As Rishi Sunak framed it at that Goldman Sachs session: all you need is a laptop, an internet connection, and a growth mindset. We’d add one thing — the willingness to go first.

The 94.5% Are Missing a Founder, Not a Framework

The companies getting nothing from AI aren’t under-tooled. They’re under-led.

We hold a position at SOHOB that some CTOs will disagree with: the single highest-leverage AI investment a small business can make isn’t a platform, a consultant, or a training programme. It’s the founder spending thirty minutes a day using the tools themselves — visibly, imperfectly, in front of their team.

The 5.5% who’ve cracked meaningful returns aren’t smarter or better-funded. They have a leader who decided AI adoption was their job, not someone else’s. The rest are waiting for a technology solution to what is, and always has been, a leadership problem.

Frequently Asked Questions

Does the CEO need technical skills to lead AI adoption?
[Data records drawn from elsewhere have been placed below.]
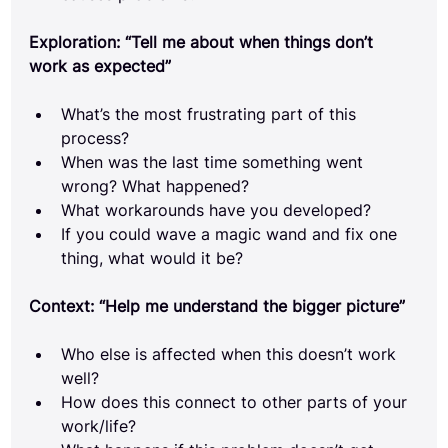
Exploration: “Tell me about when things don’t 
work as expected”
What’s the most frustrating part of this 
process?
When was the last time something went 
wrong? What happened?
What workarounds have you developed?
If you could wave a magic wand and fix one 
thing, what would it be?
Context: “Help me understand the bigger picture”
Who else is affected when this doesn’t work 
well?
How does this connect to other parts of your 
work/life?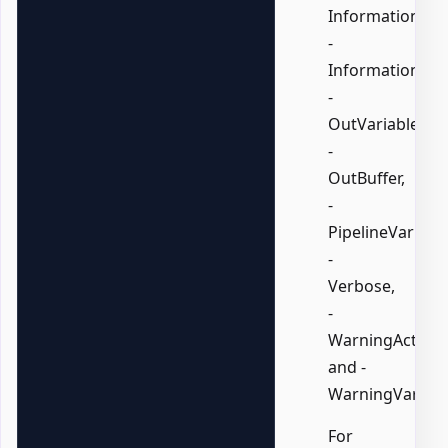
InformationActi
-
InformationVari
-
OutVariable,
-
OutBuffer,
-
PipelineVariable
-
Verbose,
-
WarningAction,
and -
WarningVariabl
For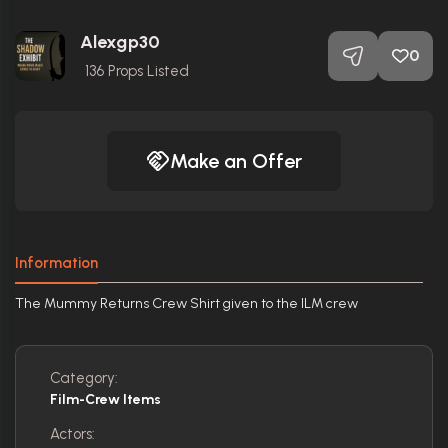
Alexgp30
0
136
Props Listed
Make an Offer
Information
The Mummy Returns Crew Shirt given to the ILM crew
Category:
Film-Crew Items
Actors: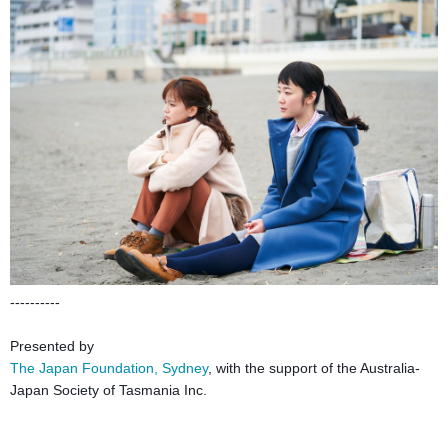
----------
Presented by
The Japan Foundation, Sydney
, with the support of the Australia-
Japan Society of Tasmania Inc.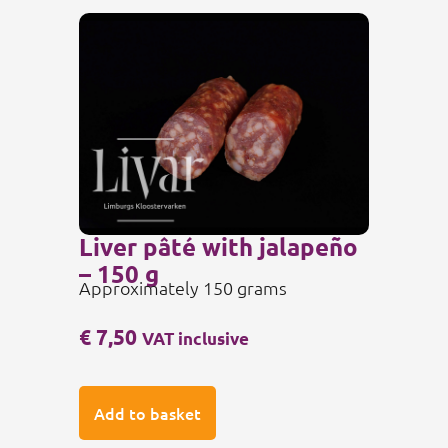
Liver pâté with jalapeño
– 150 g
Approximately 150 grams
€
7,50
VAT inclusive
Add to basket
No. BCG’s Trailblazer CEOs differentiate themselves through commitment and visibility, not coding ability. Anthony from Groundup Property started with AI for emails — no technical background required. What matters is using the tools daily and being seen doing it.

How much time should a business owner spend on AI each week?

BCG’s research shows the most successful AI leaders spend 8+ hours per week on personal AI upskilling. Start with 30 minutes daily — use AI for your own work, then share what you learn with your team in a weekly session.

Why do most companies fail to get ROI from AI?

McKinsey found only 5.5% of companies achieve meaningful financial impact from AI. The primary barrier isn’t technology — 93% of AI leaders cite human factors. Most organisations buy AI tools but don’t invest in leadership commitment or workforce training.

Should AI adoption be led by IT or the CEO?

The data says CEO-led. McKinsey’s survey found businesses with strong senior leadership ownership are 3x more likely to be AI high performers. Delegating AI to IT without visible executive commitment produces what HBR calls performative compliance — usage without genuine adoption.